Recently, a number of researchers have produced research and reports in order to forecast more exactly air quality such as particulate matter and odor. However, such research mainly focuses on the atmospheric diffusion models that have been used for the air quality prediction in environmental engineering area. Even though it has various merits, it has some limitation in that it uses very limited spatial attributes such as geographical attributes.
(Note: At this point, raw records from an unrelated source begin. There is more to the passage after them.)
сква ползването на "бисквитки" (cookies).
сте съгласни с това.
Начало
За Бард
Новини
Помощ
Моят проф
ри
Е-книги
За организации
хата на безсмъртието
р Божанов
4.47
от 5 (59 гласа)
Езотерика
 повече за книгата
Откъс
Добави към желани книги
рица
Thus, we propose the new approach to forecast an air quality using a deep learning based ensemble model combining temporal and spatial predictor. The temporal predictor employs the RNN LSTM and the spatial predictor is based on the geographically weighted regression model. The ensemble model also uses the RNN LSTM that combines two models with stacking structure. The ensemble model is capable of inferring the air quality of the areas without air quality monitoring station, and even forecasting future air quality. We installed the IoT sensors measuring PM2.5, PM10, H2S, NH3, VOC at the 8 stations in Jeonju in order to gather air quality data. The numerical results showed that our new model has very exact prediction capability with comparison to the real measured data. It implies that the spatial attributes should be considered to more exact air quality prediction.